Good so far. If $G$ has $e$ edges, then $\overline{G}$ has $\binom{v}{2}-e$ edges. And since $G$ and $\overline{G}$ are both planar $e \leq 3v-6$ and $\binom{v}{2}-e \leq 3v-6$ which combine to imply $v \leq 10$. This leaves $v \in \{0,1,\ldots,10\}$.
Since $G$ is self-complementary, it has the same number of edges as $\overline{G}$. Hence $e=\binom{v}{2}-e$, and $\binom{v}{2}$ must be even. This leaves $\{0,1,4,5,8,9\}$.
Easy examples exist for $v \in \{0,1,4,5\}$ (a $4$-vertex path and a $5$-cycle in the non-trivial cases). The following is a self-complementary $8$-vertex planar graph:
The graph is drawn along with its complement, and an isomorphism between the two is indicated by the colours. (Source: University of California, Santa Cruz notes: pdf.)
There are $36$ non-isomorphic $9$-vertex self-complementary graphs (according to http://oeis.org/A000171). They are included in McKay's data: http://cs.anu.edu.au/~bdm/data/graphs.html One could exclude the possibility of a $9$-vertex self-complementary graph by finding a $K_{3,3}$ or $K_5$ subdivison (or $K_{3,3}$ or $K_5$ minor) in each of these graphs $36$ graphs.
This is too much legwork for me, so I'll instead refer to this paper:
J. Battle, F. Harary and Y. Kodama, Every planar graph with nine points has a nonplanar complement, Bull. Amer. Math. Soc. 68 (1962), 569-571.
A direct corollary is that there are no $9$-vertex self-complementary planar graphs.
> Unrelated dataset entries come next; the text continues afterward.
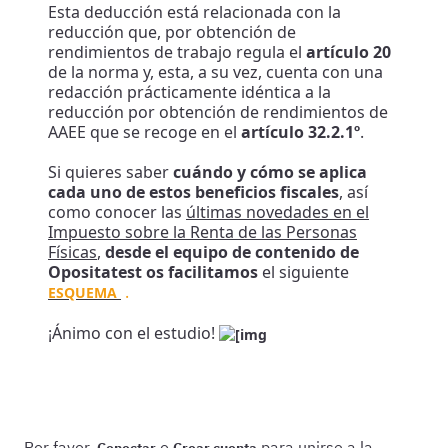
Esta deducción está relacionada con la
reducción que, por obtención de
rendimientos de trabajo regula el
artículo 20
de la norma y, esta, a su vez, cuenta con una
redacción prácticamente idéntica a la
reducción por obtención de rendimientos de
AAEE que se recoge en el
artículo 32.2.1º
.
Si quieres saber
cuándo y cómo se aplica
cada uno de estos beneficios fiscales
, así
como conocer las
últimas novedades en el
Impuesto sobre la Renta de las Personas
Físicas
,
desde el equipo de contenido de
Opositatest os facilitamos
el siguiente
.
ESQUEMA
¡Ánimo con el estudio!
Por favor,
o
para unirse a la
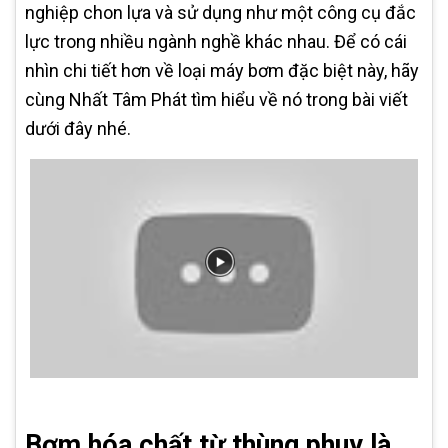
nghiệp chon lựa và sử dụng như một công cụ đắc
lực trong nhiều ngành nghề khác nhau. Để có cái
nhìn chi tiết hơn về loại máy bơm đặc biệt này, hãy
cùng Nhất Tâm Phát tìm hiểu về nó trong bài viết
dưới đây nhé.
Bơm hóa chất từ thùng phuy là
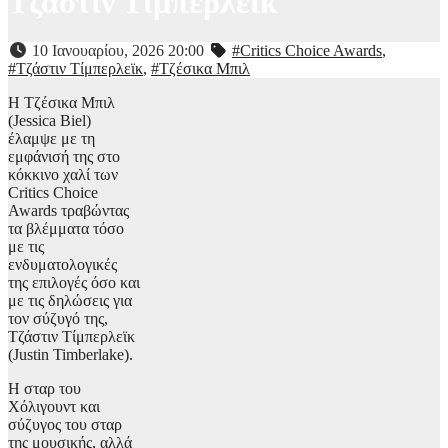
Τζάστιν Τίμπερλεϊκ
10 Ιανουαρίου, 2026 20:00
#Critics Choice Awards
,
#Τζάστιν Τίμπερλεϊκ
,
#Τζέσικα Μπιλ
Η Τζέσικα Μπιλ
(Jessica Biel)
έλαμψε με τη
εμφάνισή της στο
κόκκινο χαλί των
Critics Choice
Awards τραβώντας
τα βλέμματα τόσο
με τις
ενδυματολογικές
της επιλογές όσο και
με τις δηλώσεις για
τον σύζυγό της,
Τζάστιν Τίμπερλεϊκ
(Justin Timberlake).
Η σταρ του
Χόλιγουντ και
σύζυγος του σταρ
της μουσικής, αλλά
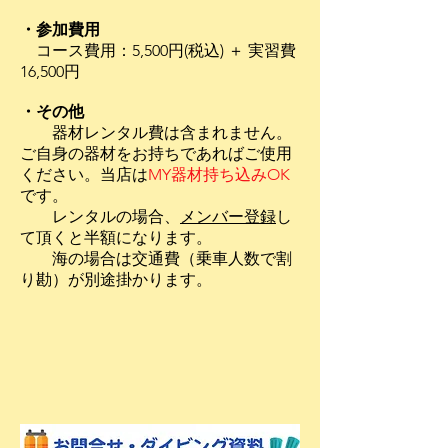
・参加費用
コース費用：5,500円(税込) ＋ 実習費
16,500円
・その他
​
器材レンタル費は含まれません。
ご自身の器材をお持ちであればご使用
ください。当店は
MY器材持ち込みOK
です。
レンタルの場合、
メンバー登録
し
て頂くと半額になります。
​ 海の場合は交通費（乗車人数で割
り勘）が別途掛かります。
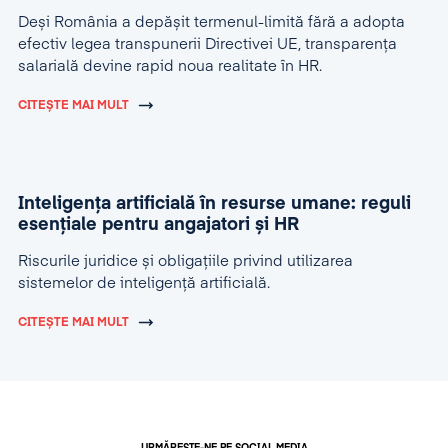
Deși România a depășit termenul-limită fără a adopta
efectiv legea transpunerii Directivei UE, transparența
salarială devine rapid noua realitate în HR.
CITEȘTE MAI MULT
Inteligența artificială în resurse umane: reguli
esențiale pentru angajatori și HR
Riscurile juridice și obligațiile privind utilizarea
sistemelor de inteligență artificială.
CITEȘTE MAI MULT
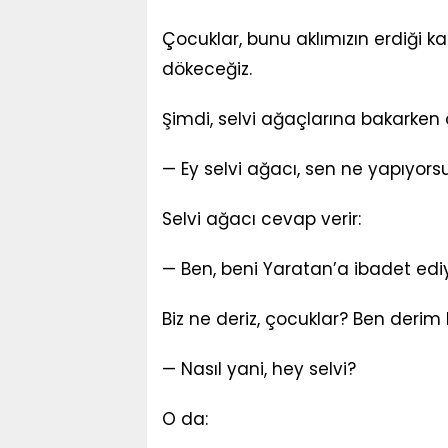
Çocuklar, bunu aklımızın erdiği k
dökeceğiz.
Şimdi, selvi ağaçlarına bakarken
— Ey selvi ağacı, sen ne yapıyors
Selvi ağacı cevap verir:
— Ben, beni Yaratan’a ibadet ed
Biz ne deriz, çocuklar? Ben derim k
— Nasıl yani, hey selvi?
O da:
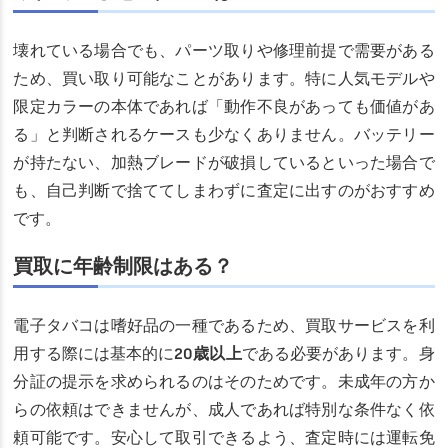
壊れている場合でも、パーツ取りや修理前提で需要がある
ため、買い取り可能なことがあります。特に人気モデルや
限定カラーの本体であれば「動作不良があっても価値があ
る」と判断されるケースも少なくありません。バッテリー
が持たない、加熱ブレードが破損しているといった場合で
も、自己判断で捨ててしまわずに査定に出すのがおすすめ
です。
買取に年齢制限はある？
電子タバコは嗜好品の一種であるため、買取サービスを利
用する際には基本的に
20歳以上
である必要があります。身
分証の提示を求められるのはそのためです。未成年の方か
らの依頼はできませんが、成人であれば特別な条件なく依
頼可能です。安心して取引できるよう、査定時には運転免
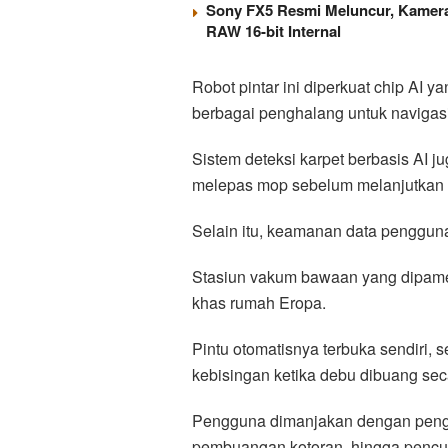
Sony FX5 Resmi Meluncur, Kamera
RAW 16-bit Internal
Robot pintar ini diperkuat chip AI 
berbagai penghalang untuk navigasi
Sistem deteksi karpet berbasis AI j
melepas mop sebelum melanjutkan 
Selain itu, keamanan data pengguna 
Stasiun vakum bawaan yang dipamerk
khas rumah Eropa.
Pintu otomatisnya terbuka sendiri,
kebisingan ketika debu dibuang sec
Pengguna dimanjakan dengan pengal
pembuangan kotoran, hingga pencuc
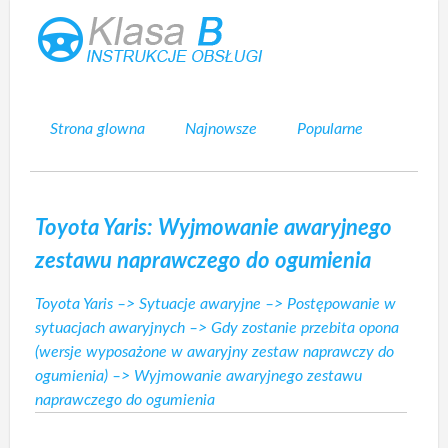
Strona glowna
Najnowsze
Popularne
Mapa strony
Kontakt
Szukaj
Toyota Yaris: Wyjmowanie awaryjnego
zestawu naprawczego do ogumienia
Toyota Yaris
–>
Sytuacje awaryjne
–>
Postępowanie w
sytuacjach awaryjnych
–>
Gdy zostanie przebita opona
(wersje wyposażone w awaryjny zestaw naprawczy do
ogumienia)
–> Wyjmowanie awaryjnego zestawu
naprawczego do ogumienia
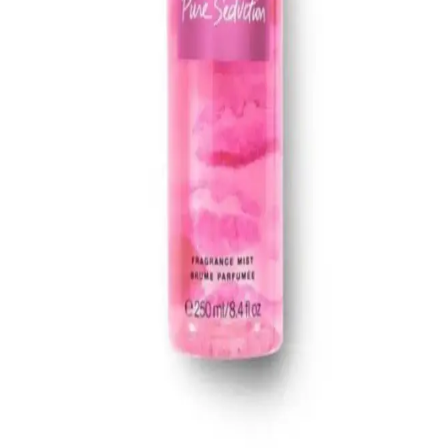
Lancome Juicy Tubes, 20 yılı aşkın süredir popüler olan, parlaklık
ve dolgunluk sağlayan, mor renk seçeneğiyle dudaklara canlılık
katan nemlendirici lip gloss ürünüdür. Kullanımı kolay ve taşınabilir
tasarımıyla öne çıkar.
Espoir Dewlike Jello Glowrizer ve So Natural All
Day Fixx Mist Ürün İncelemesi ve Tasarruf
Yöntemleri
Espoir Dewlike Jello Glowrizer ve So Natural All Day Tight Make
Up Setting Fixx Mist, makyajda cam cilt efekti ve uzun süre kalıcılık
sunar. Ürünlerin özellikleri, kullanım önerileri ve bütçe dostu satın
alma yöntemleri detaylıca incelenmiştir.
Combinal Kirpik Lifting Solüsyonu: Doğal ve Uzun
Süreli Kirpik Kaldırma Çözümü
Combinal Kirpik Lifting Solüsyonu, doğal yapıya zarar vermeden
uzun süre kalıcı etkiler sağlayan güvenilir bir kozmetik ürünüdür.
Gözleri belirginleştirir ve ifadeyi güçlendirir.
Victoria's Secret Pure Seduction Vücut Spreyi 250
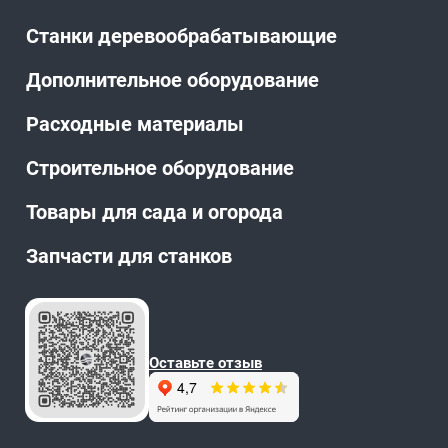
Станки деревообрабатывающие
Дополнительное оборудование
Расходные материалы
Строительное оборудование
Товары для сада и огорода
Запчасти для станков
Оставьте отзыв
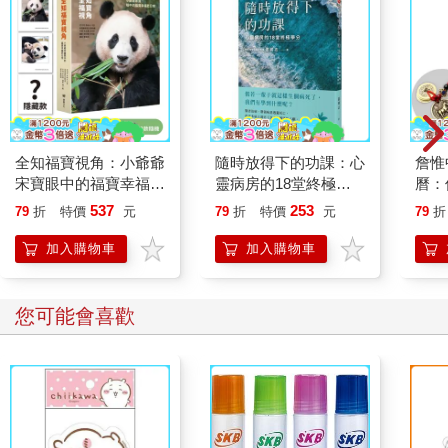
全知福寶視角：小爺爺
隨時放得下的功課：心
詹惟
宋寶眼中的福寶幸福肥
靈病房的18堂終極學
曆：
日常（首刷限量贈：拍
分
運、
537
253
79
折
特價
元
79
折
特價
元
79
折
立得風格透卡一張）
來！
錢五
加入購物車
加入購物車
您可能會喜歡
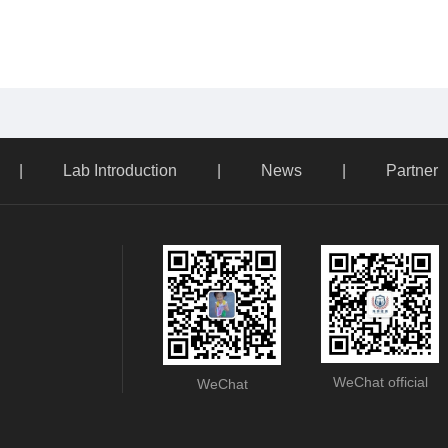
|
Lab Introduction
|
News
|
Partner
WeChat official
WeChat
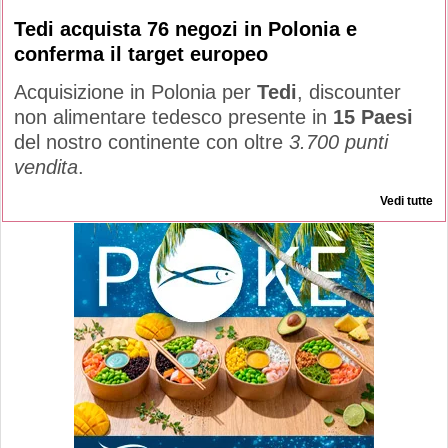
Tedi acquista 76 negozi in Polonia e
conferma il target europeo
Acquisizione in Polonia per
Tedi
, discounter
non alimentare tedesco presente in
15 Paesi
del nostro continente con oltre
3.700 punti
vendita
.
Vedi tutte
We conclude that the maximum number of vertices in a self-complementary planar graph is $8$.
We also find that there are no disconnected self-complementary planar graphs. We can prove this by inspection of McKay's data. The self-complementary (planar) graphs on $4$ or $5$ vertices are drawn below:
And all $8$-vertex self-complementary graphs are connected (whether or not they are planar).